When engineers design things like buildings, airplanes, bridges and electronic devices, they perform calculations to ensure these structures can withstand mechanical forces without breaking or deforming too much.
The classical elasticity theory works well for predicting the behavior of most ordinary materials, including steel, aluminum and concrete. But for some materials, this theory is too limiting.
A Wisconsin Distinguished Professor of nuclear engineering and engineering physics and materials science and engineering at the University of Wisconsin-Madison, Roderic Lakes and graduate student Zachariah Rueger have recently made new materials that behave in an unusual way that defies the standard theory of elasticity.
It’s an advance that could open the door to designing novel materials for applications that require high toughness.
Lakes and Rueger used 3D printing to make their new polymer lattice materials. Their lattice design—in other words, the regular pattern in which the materials’ polymer strips are arranged—is a repeating crisscross structure. And when it’s twisted or bent, a bar of this polymer lattice is about 30 times stiffer than would be expected based on classical elasticity theory.
The researchers described their new lattice materials in the journal Physical Review Letters on Feb. 8, 2018.
Performing measurements in the lab, Lakes determined that the materials’ behavior was consistent with Cosserat elasticity, a more descriptive theory of elasticity that takes into consideration the size of the underlying structure in a material.
“When you have a material with substructure in it, such as some foams, lattices and fiber-reinforced materials, there’s more freedom in it than classical elasticity theory can handle,” Lakes says. “So we’re studying the freedom of materials to behave in ways not anticipated by the standard theory.”
This increased freedom offers a potential path to creating novel materials that are immune to stress concentration; in other words, materials with improved toughness. Such materials would be useful for a variety of applications—for example, airplane wings that are more fracture resistant.
If a crack forms in an airplane wing, stress is concentrated around the crack, making the wing weaker. “You need a certain amount of stress to break something, but if there’s a crack in it, you can break it with less stress,” Lakes says.
Using the Cosserat theory of elasticity to inform materials design will yield tougher materials in which stresses are distributed throughout the materials differently, according to Lakes.

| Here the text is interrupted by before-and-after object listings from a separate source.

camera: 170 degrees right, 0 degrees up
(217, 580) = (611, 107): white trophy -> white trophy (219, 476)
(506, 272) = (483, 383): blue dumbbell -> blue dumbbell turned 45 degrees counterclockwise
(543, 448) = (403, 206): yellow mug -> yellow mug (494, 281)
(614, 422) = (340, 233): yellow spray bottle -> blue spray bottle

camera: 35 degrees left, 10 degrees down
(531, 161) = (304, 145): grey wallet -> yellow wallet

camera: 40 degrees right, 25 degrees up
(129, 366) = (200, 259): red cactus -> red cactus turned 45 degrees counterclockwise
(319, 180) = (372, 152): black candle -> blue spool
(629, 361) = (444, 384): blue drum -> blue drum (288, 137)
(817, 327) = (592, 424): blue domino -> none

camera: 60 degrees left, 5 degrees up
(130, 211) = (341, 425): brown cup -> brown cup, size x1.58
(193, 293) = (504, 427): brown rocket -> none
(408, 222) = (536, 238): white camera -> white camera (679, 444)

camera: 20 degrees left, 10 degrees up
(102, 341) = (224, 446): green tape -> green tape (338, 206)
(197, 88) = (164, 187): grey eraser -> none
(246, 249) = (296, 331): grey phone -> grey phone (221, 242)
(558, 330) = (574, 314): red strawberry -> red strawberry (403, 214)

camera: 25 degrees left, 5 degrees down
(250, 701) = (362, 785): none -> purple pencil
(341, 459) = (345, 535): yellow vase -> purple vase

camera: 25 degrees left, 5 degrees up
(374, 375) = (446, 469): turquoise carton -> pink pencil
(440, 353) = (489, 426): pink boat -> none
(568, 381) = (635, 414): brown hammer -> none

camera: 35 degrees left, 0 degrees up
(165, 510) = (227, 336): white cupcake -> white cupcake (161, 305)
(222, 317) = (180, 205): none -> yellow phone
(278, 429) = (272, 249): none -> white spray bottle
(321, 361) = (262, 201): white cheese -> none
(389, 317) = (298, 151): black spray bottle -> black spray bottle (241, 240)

These same effects are present in materials such as bone and certain types of foams. However, when engineers make foam for a seat cushion, for example, they don’t have much control over the foam’s substructure—the tiny bubbles that form and make up the cells inside the foam. As a result, they have limited ability to tailor the Cosserat effects.
In contrast to foam, the UW-Madison researchers can tune the Cosserat effects and make them very strong. “We developed a material in which we have exceptionally detailed control over the fine structure of our lattice, and that enabled us to achieve very strong effects when bending and twisting the material,” Lakes says.
This work was supported by the National Science Foundation (grant No. CMMI-1361832.)